Having had some time to think it over I was originally going to reject the entire premise of this article, however I can see some aspects where there is definitely at least a niche that can justify efforts in working on mobile browser gaming. It’s easily possible it could grow – the habits of younger internet users in particular tend to be dictated by cost and accessibility and if games can be made free and uncensored via a browser I think you could start to see some traction.

Nonetheless, the current reality is a little different.

I wouldn’t mind so much if the ideas presented as fact weren’t still (highly debatable) speculation of a meaningful rise in mobile *browser* gaming. Need some more numbers on this one. Does anyone come away from this article convinced that gaming in the browser on mobile devices is representing a significantly attractive alternative to apps? How many people prefer the experience of mobile browser games over app alternatives? By all measurable qualities it’s a worse experience.

In terms of friction I really disagree with the proposition that it will take off. Hate to tell you this, but the act of going to a browser and searching/navigating to a url is friction on a mobile device.

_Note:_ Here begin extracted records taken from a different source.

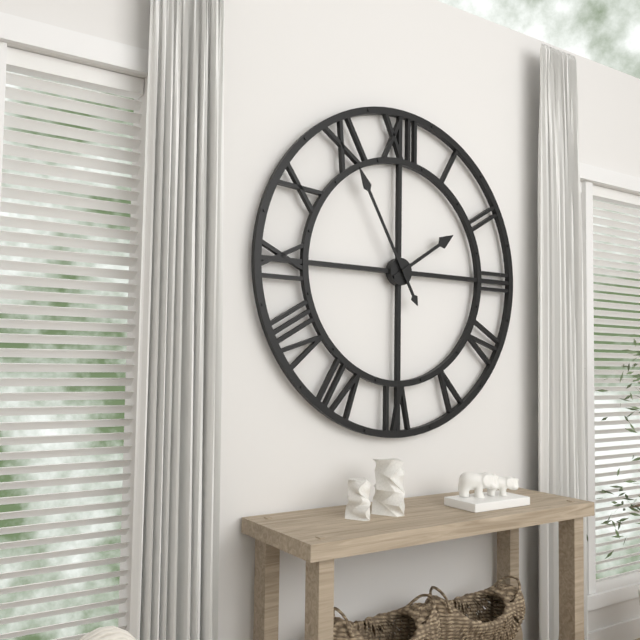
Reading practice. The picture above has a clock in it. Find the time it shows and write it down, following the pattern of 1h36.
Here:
1h55
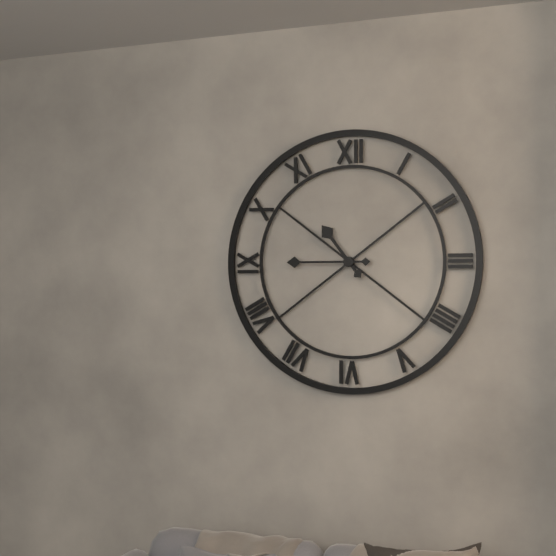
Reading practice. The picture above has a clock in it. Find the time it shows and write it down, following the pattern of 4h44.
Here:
10h45
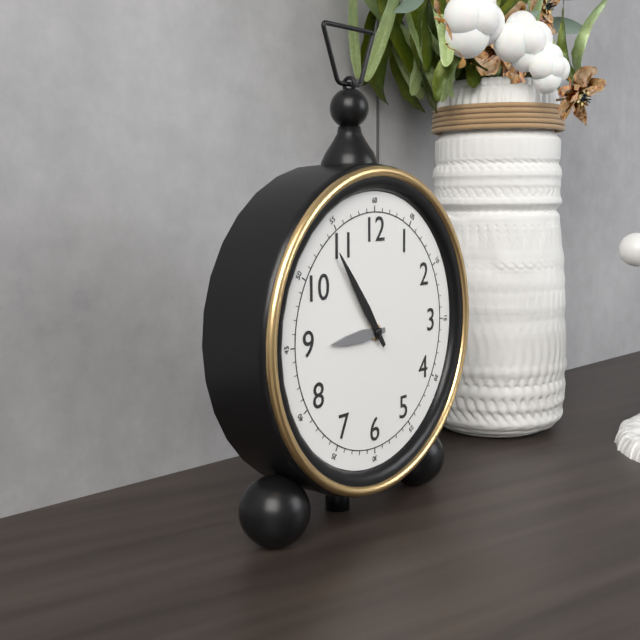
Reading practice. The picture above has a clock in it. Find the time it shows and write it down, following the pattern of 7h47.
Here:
8h54
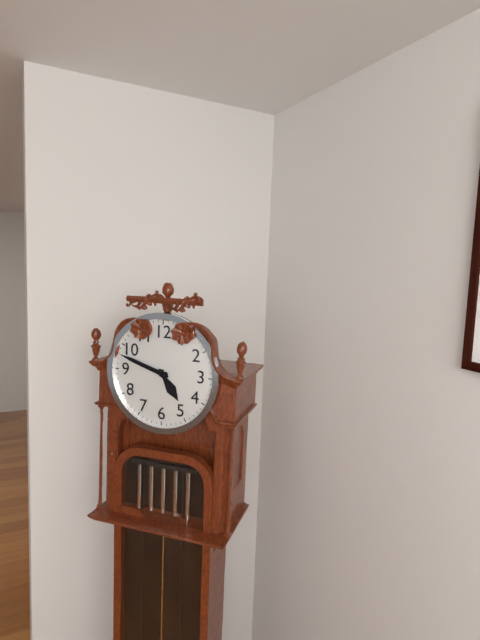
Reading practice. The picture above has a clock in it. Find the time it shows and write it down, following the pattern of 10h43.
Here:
4h48
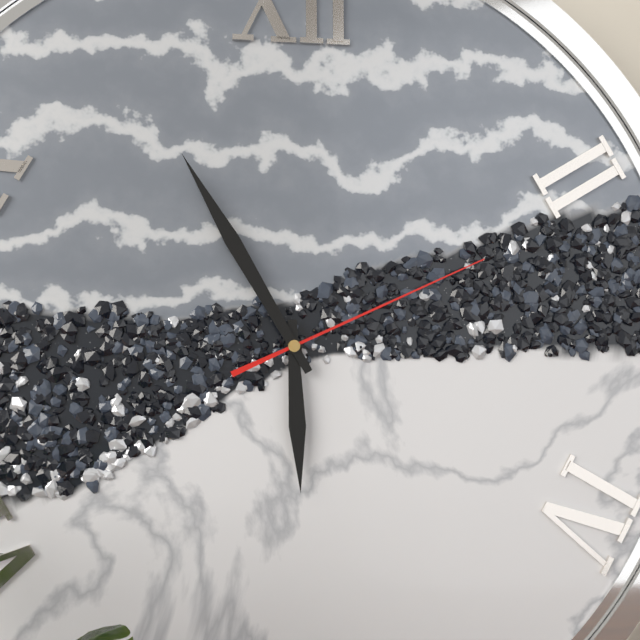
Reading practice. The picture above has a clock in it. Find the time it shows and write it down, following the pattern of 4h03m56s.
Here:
5h55m11s
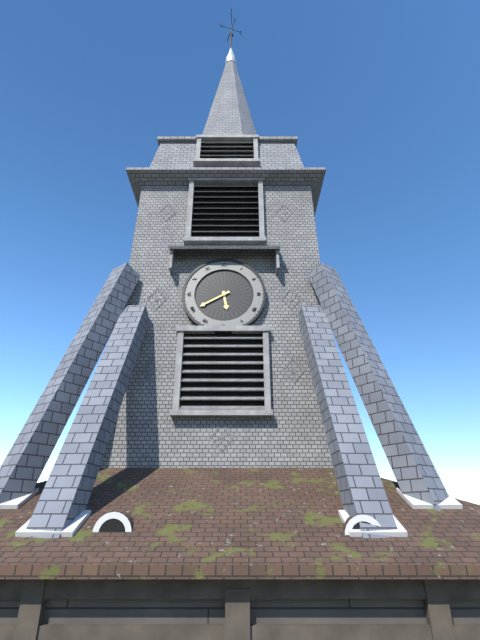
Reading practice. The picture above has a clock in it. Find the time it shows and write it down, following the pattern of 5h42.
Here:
5h40
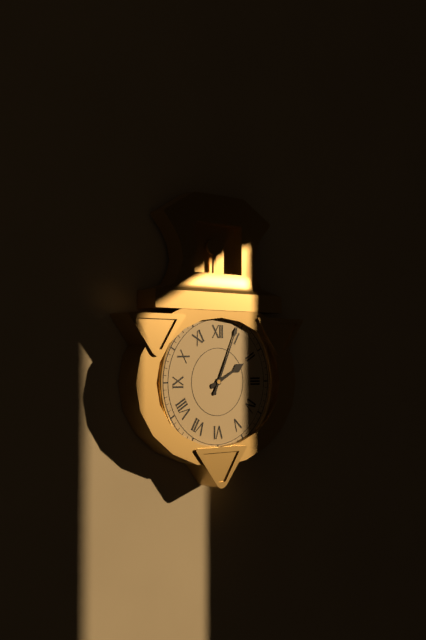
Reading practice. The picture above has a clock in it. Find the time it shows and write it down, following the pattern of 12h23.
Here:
2h04
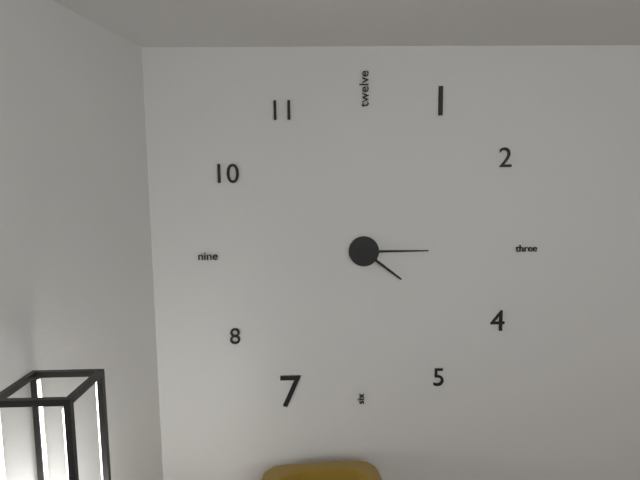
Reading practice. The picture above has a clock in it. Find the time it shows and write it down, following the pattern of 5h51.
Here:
4h15
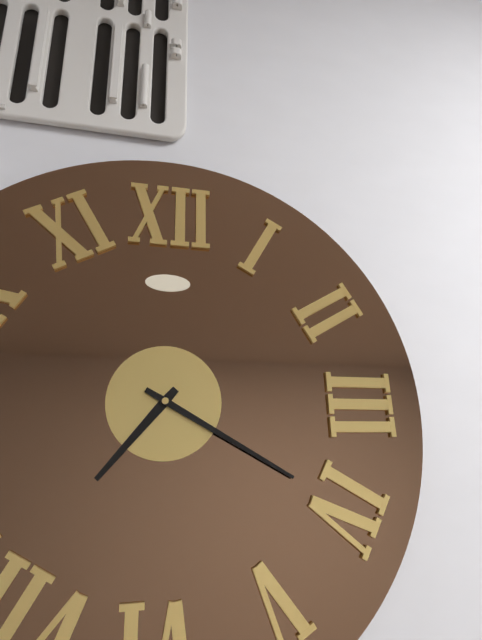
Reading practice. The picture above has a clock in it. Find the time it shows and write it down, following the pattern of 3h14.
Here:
7h20
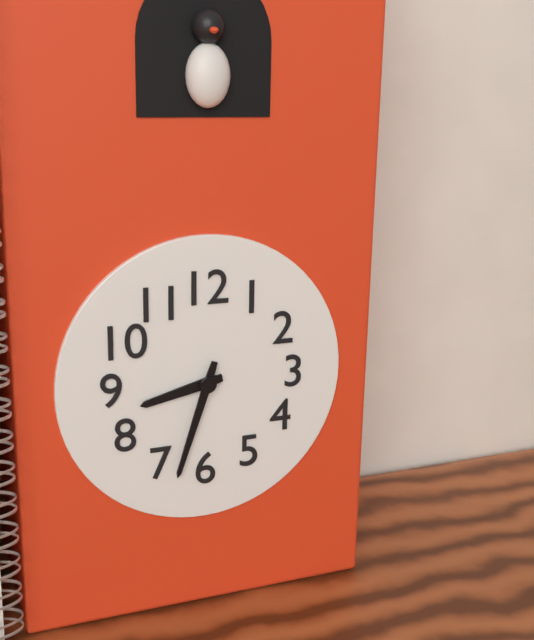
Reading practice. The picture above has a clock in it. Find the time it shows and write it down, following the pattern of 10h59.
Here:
8h33
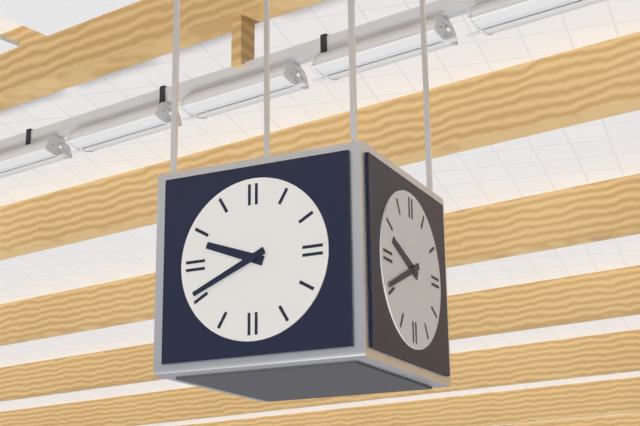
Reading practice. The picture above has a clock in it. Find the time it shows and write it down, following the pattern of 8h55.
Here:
9h41
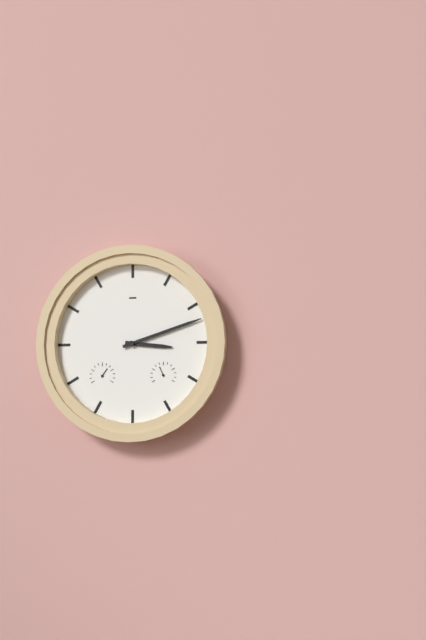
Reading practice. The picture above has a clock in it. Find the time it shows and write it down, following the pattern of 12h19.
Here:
3h12
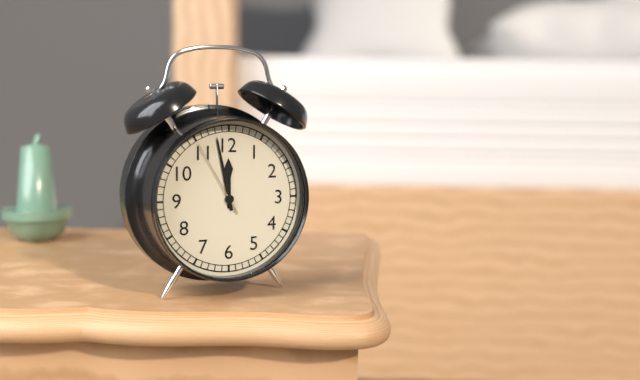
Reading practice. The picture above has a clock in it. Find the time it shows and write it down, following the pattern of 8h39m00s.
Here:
11h58m55s
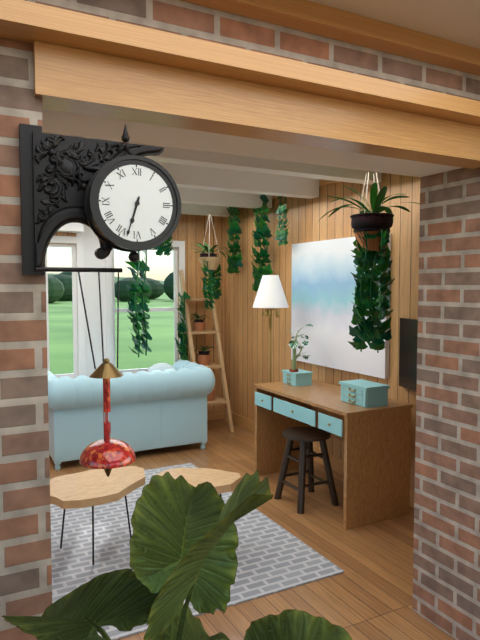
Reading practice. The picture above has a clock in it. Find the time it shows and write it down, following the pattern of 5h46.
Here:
6h33
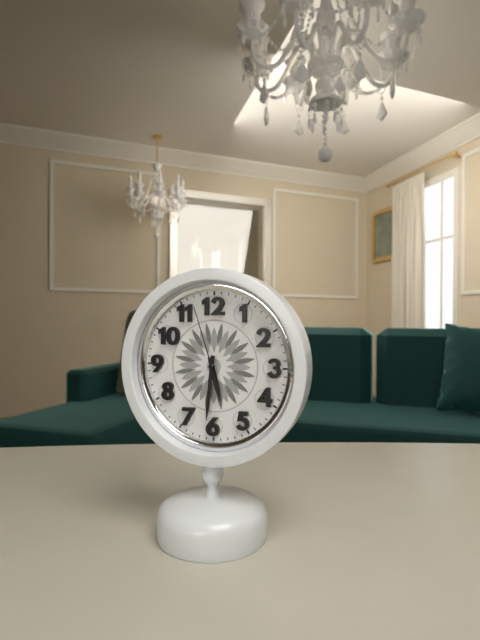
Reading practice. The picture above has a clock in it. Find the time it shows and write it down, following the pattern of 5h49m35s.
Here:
5h31m57s
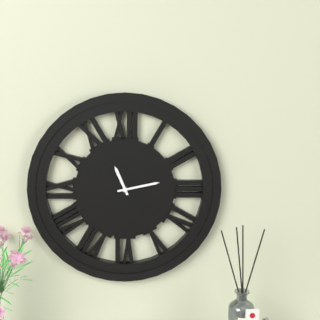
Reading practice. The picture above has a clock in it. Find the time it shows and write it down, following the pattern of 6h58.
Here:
11h13
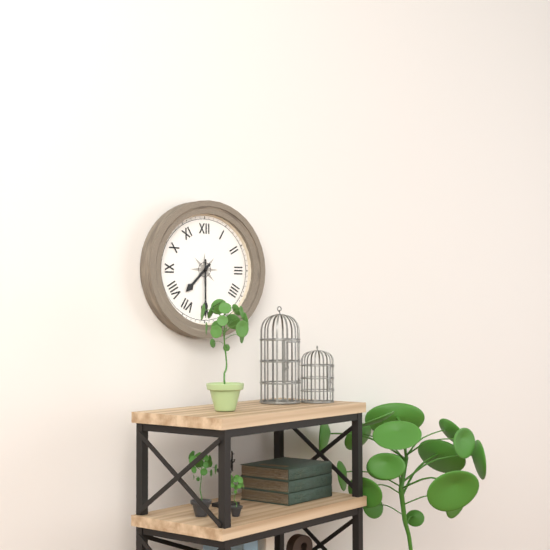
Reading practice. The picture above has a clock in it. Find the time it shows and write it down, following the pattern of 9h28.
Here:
7h30
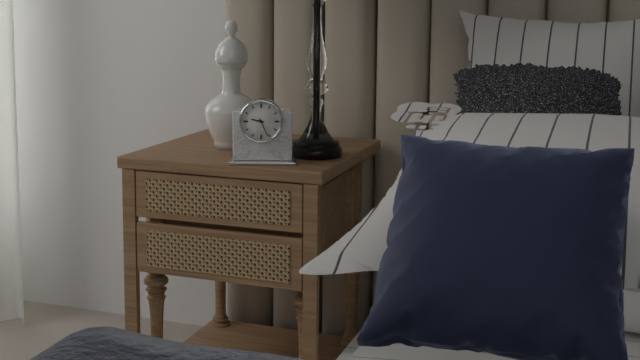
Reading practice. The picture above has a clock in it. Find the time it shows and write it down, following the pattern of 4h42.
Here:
9h26
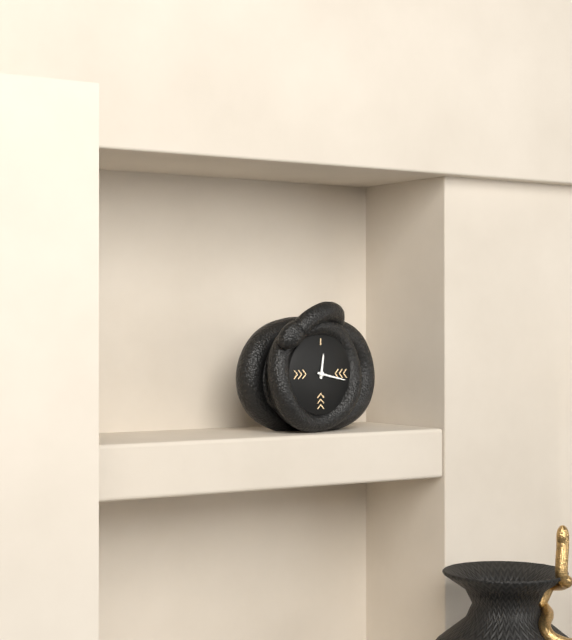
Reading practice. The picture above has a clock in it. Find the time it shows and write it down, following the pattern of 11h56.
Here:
12h17
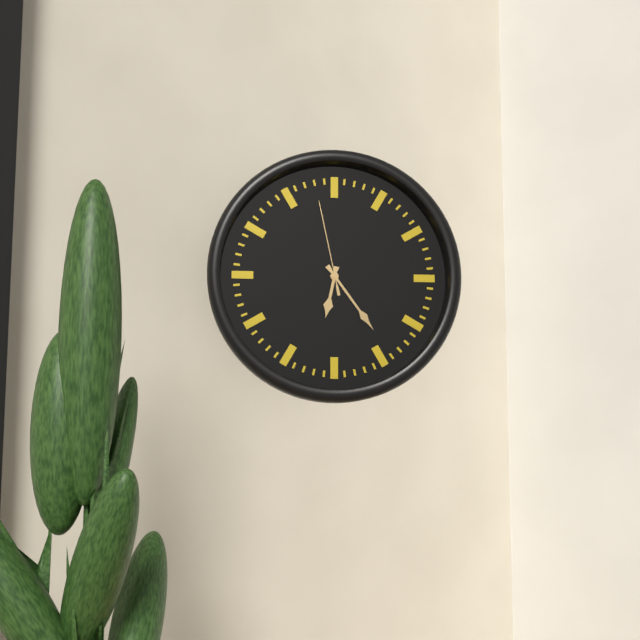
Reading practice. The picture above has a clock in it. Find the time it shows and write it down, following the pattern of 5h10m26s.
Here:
6h24m58s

Let’s not even mention performance in 2014. Ok, let’s. You can pull off a Bejewelled/Candy Crush clone (at 60fps?) but how much further can you go without GPU access? I hope in the future WebGL on phones is opened up to a worthwhile degree – this would make a huge impact in the favour of any JavaScript based solution. But in 2014 this is another fail in terms of cross platform support, which seems to be a pivotal element in the premise argued in the article. I think another thing that would make a great difference is full screen immersive view of browser based games – is this currently possible or on any road maps? At the moment browser games are fiddly to say the least.

I’d love to see some links to some great HTML5 games for the mobile browser, and make a note of which platforms support them. This would be a good starting point to help explain a pro-mobile-browser-gaming position. Happy and interested to be shown what I’m currently not seeing.

I looked at some of the links in the article to mobile browser gaming portals. 155 million views per month is amazing, but we need information on how many of those are mobile views? I went to friv.com on my Android and iOS phones and was presented with links to apps to install.

The final problem is the actual development language – JavaScript. If you find a solution that provides a language with strong typing, OOP, early error detection, good debugging and profiling, then you’d be addressing some of the concerns that non-hobbyist game developers are likely to have.

Maybe the most successful web gaming portal will be build on the tears of those developers having to work in an environment free of all the modern productivity enhancements of newer more capable languages.

More power to the browser, but be realistic and balanced please.